**Selected text**.
SUMMARY JULIAN DATE

From: Andre Paige <apaige_at_idulab.gov>
Date: Fri, 20 Sep 1996 11:01:08 -0400

I want to thank the following individual for showing me how to display
the
what I had thought to be the julian date. Little did I know that even
in school one does not learn the truth.

The answer for the UNIX system was: date +%j
Input from the field:

Woody Lee <fastest to respond with query and answer>
        date +%j

Richard Turner <little history lesson>
        <TRUE Julian date (i.e. numbers of days since noon on some day in 1857
or some year
                like that) >
Jon Reeves <true to form - found it there>
        <date +%j (Julian date within year -- consult date(1) man page for
other
                formatting options)>

Andrew Weston <yes>
        <Do you mean the date command: date +%j>

Lucio Chiappetti <Must have looked it up? or is a computer himself>
< If you mean the *TRUE* Julian Day Number, as defined by the
  International Astronomical Union, i.e. the elapsed days from 12 UT
  of 1 Jan 4713 B.C., you need the following subroutine :

C
C SUBROUTINE JAYDAY FROM MSSL XRAY PACKAGE
C
      SUBROUTINE JAYDY(JY,JM,JD,JNL)

**Given exercise 1**. Say whether each statement agrees with the Julian date summary, answering yes or no and quoting the deciding words: (a) The answer for the UNIX system was date +%j. (b) Woody Lee was the slowest to respond. (c) Jon Reeves points to the date(1) man page for other formatting options.
**Given exercise 2**. In the Julian date summary, which body defined the true Julian Day Number that Lucio Chiappetti mentions?
**Given exercise 3**. Please pick up the Julian date summary after its last line and keep writing it.
The data after this point are separate from the Julian date summary.

**Data lines**.
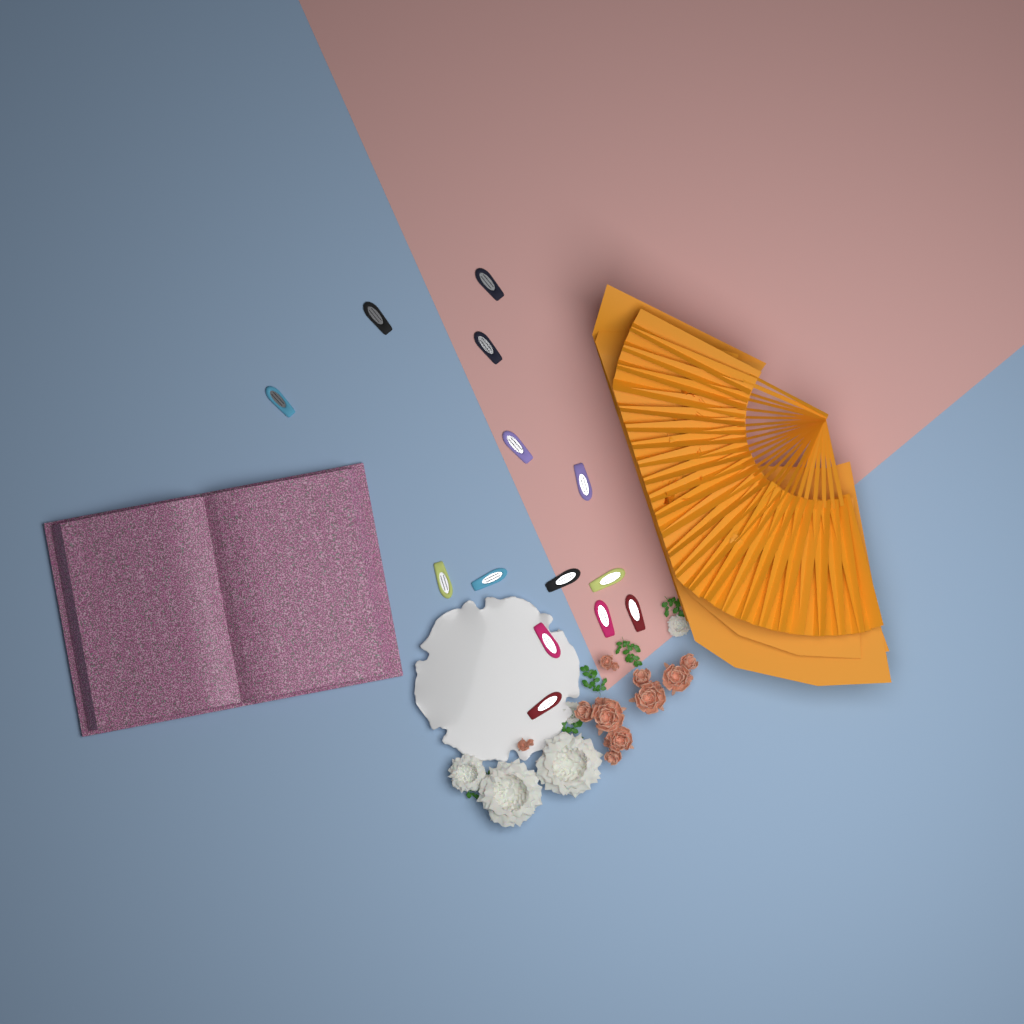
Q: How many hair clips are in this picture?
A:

**Task response 1**.
(a) Yes: "The answer for the UNIX system was: date +%j"
(b) No: "fastest to respond with query and answer"
(c) Yes: "consult date(1) man page for other formatting options"

**Task response 2**. The International Astronomical Union.

**Task response 3**.
C CALENDAR TO JD DATE
      INTEGER *4 JNL,ITEMP1
      MY=JY
      MM=JM
      IF(MM-2)11,11,12
11 MM=MM+9
      MY=MY-1
      GOTO13
12 MM=MM-3
13 CONTINUE
      ITEMP1=MY
      JNL=15078+(1461*ITEMP1)/4+(153*MM+2)/5+JD
      RETURN
      END
 
If you mean the sequence number of the day in the current year (but
*PLEASE*
*PLEASE* *PLEASE* do *NOT* call it "julian date" ! It has nothing to do
with
it !) you can do

 date +j
>

Once more I want to thank all those that responded.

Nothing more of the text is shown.